Mad Max lives oncin Japan?!
Japanese car-nut Yoshinao Hirata has just bought
his dream car, a road-going MAD MAX Interceptor!!
"I removed the supercharger. It was a bit over the top."
Forget Steve McQueen's Mustang from Bullit or Burt Reynolds' Trans Am in Smokey and the Bandit. Yoshinao Hirata of Chofu City near Tokyo, reckons that Mel Gibson's Ford Falcon V8, which starred in the 1979 Australian cult movie Mad Max, is the greatest movie car ever. That's why he bought one.
When we caught up with Hirata near his house on the outer limits of Tokyo's sprawling metropolis, the thirty-four year-old home renovation specialist couldn't hold back his excitement that someone had recognized his Interceptor.
"My car gets lots of attention, but I'm convinced that few people realize what I'm driving," he says. Basically unknown outside of Australia, Hirata's 1973 model Falcon XB GT is a replica of Max's 600 hp Interceptor. But just to set the records straight, the car he's driving in reality employs a stock 300hp 5.7 liter V8 with 4-speed manual gearbox. To extract 600 horses from a 1973 V8 would have meant an engine rebuild every couple of weeks.
As an Aussie who was part of the movie's original cult following, I realized what I was seeing the moment it cruised past me. I was so surprised that I nearly plowed into the back of the 10-tonne truck stopped at the lights in front of me. It seems almost too coincidental that the first movie I saw when I first came to Japan in 1979 was Mad Max, even if it was dubbed into American English. And the fact that I should spot one of only three Interceptors in Japan, by chance, three weeks before the 25th anniversary of the movie's first release, seems to have almost been scripted. But it's all true.

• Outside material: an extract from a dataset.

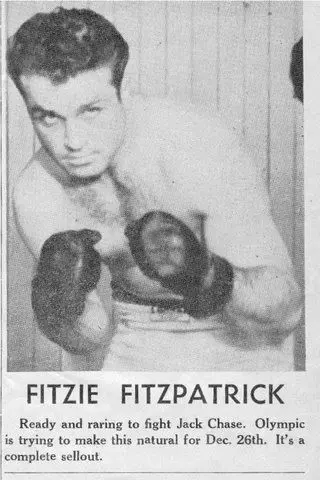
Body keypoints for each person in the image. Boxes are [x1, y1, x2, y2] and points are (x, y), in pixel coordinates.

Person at [8, 7, 302, 371]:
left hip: (248, 336)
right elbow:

Now you have to go a long way to find a 1973 Ford Falcon in Japan, let alone one dressed up as a full-bore Mad Max Interceptor. But that's exactly what Hirata had dreamt of since the first time he saw the movie as an eight year-old.
"Few movies are as impressionable as Mad Max was to me. I was so taken by the action and the look of that black Falcon, that I collected all of the movie brochures and used them to learn how to draw the car. I would sketch it constantly and sometimes even got in trouble at school for drawing it during classes. I knew that some day, I would own an Interceptor."

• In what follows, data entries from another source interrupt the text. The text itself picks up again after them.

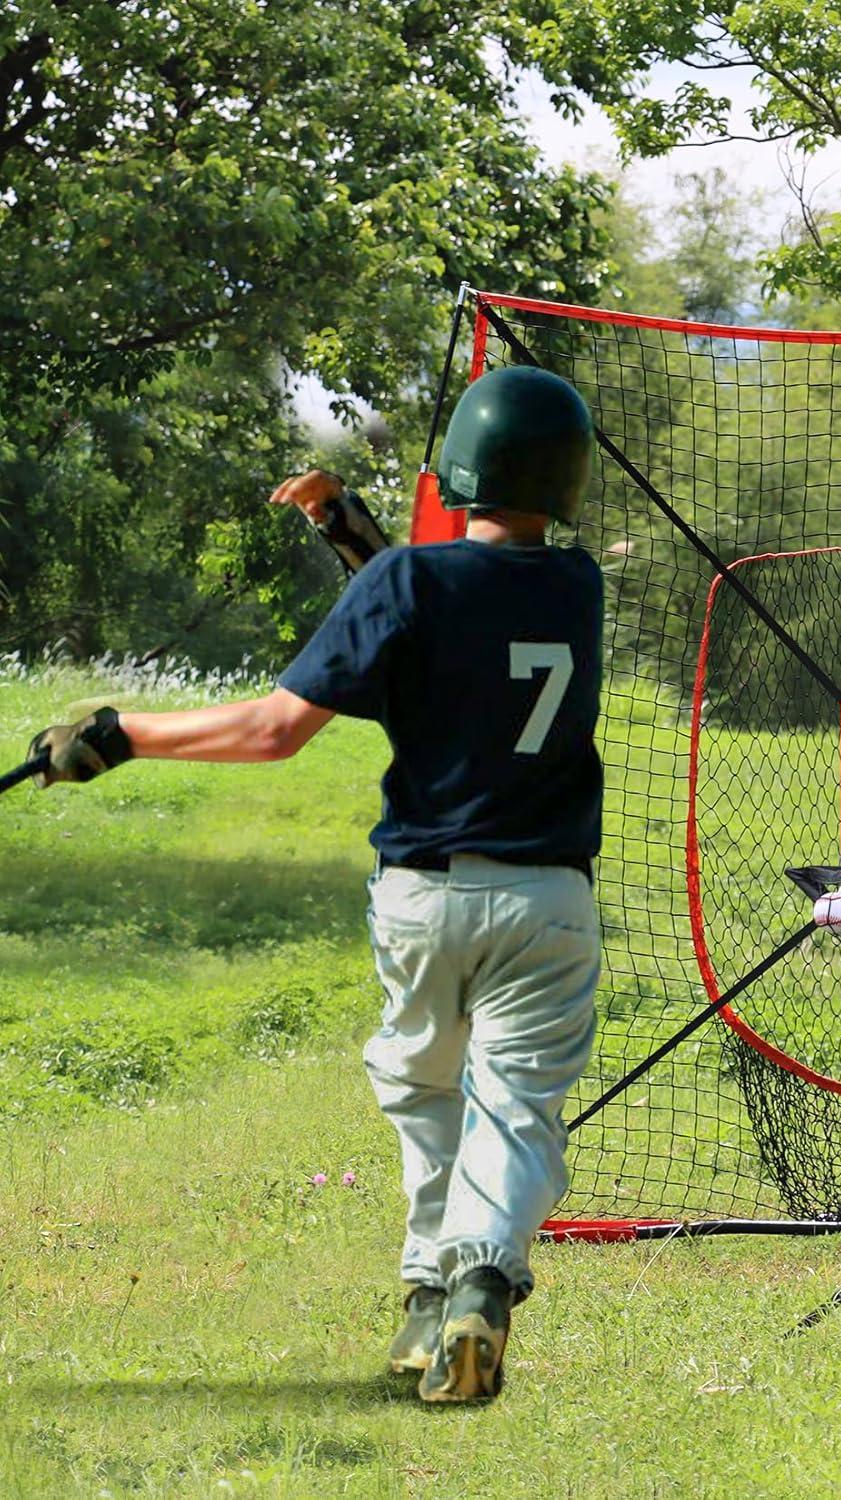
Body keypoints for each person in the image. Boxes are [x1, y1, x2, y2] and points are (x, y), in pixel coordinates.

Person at [24, 365, 605, 1404]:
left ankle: (436, 1291)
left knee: (426, 1092)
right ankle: (469, 1285)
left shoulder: (408, 585)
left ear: (462, 464)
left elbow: (275, 729)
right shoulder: (578, 589)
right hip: (547, 901)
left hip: (425, 895)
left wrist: (120, 737)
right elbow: (442, 611)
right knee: (516, 1108)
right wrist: (349, 529)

Then, one day in early 2001, his dream came true. He was flicking through the pages of a Japanese car magazine when he spotted a double-page spread on a Mad Max Interceptor that had just been imported from Australia. And the huge bonnet-mounted fake supercharger and side exhaust pipes were still attached!
"It took me about 2 seconds to call the shop that had imported it, and the rest is history." He paid around 4.3 million yen (US$36,000) for the 28 year-old Falcon (at that time), and one of the first things he did was remove the fake supercharger and side pipes. "The car looks mean enough on public roads without those two extras, plus it's easier to get the car licensed if it looks less menacing too."

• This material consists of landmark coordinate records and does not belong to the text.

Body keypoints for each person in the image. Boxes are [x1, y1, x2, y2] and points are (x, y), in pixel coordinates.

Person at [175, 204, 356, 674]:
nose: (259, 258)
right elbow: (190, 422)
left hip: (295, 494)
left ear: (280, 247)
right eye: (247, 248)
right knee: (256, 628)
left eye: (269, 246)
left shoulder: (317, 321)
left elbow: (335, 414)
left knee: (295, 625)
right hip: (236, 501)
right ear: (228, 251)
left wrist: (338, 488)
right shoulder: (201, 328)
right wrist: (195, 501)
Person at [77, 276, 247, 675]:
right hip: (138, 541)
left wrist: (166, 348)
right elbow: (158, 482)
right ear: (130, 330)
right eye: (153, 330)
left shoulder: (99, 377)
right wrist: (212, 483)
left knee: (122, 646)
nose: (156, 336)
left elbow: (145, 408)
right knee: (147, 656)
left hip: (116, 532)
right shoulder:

And what about the police? Hirata smiles and says, "the police appear to pay more attention to my car than most, but I never give them an excuse to pull me over."
So what does he like about his car? "Apart from those eye-catching looks and the torquey 300hp V8, I adore the sound of the exhaust. It's awesome. There's nothing like it in Japan!"
And what about his favorite movie scene? "That's easy. The one where Max drives up slowly and does a cool U-turn, after wasting one of the bikers." As we bid farewell to Hirata and his Interceptor, he owned up to having one more dream; to visit the locations in Australia where the movie was shot. The only problem will be finding a 1973 Falcon worthy of the pilgrimage.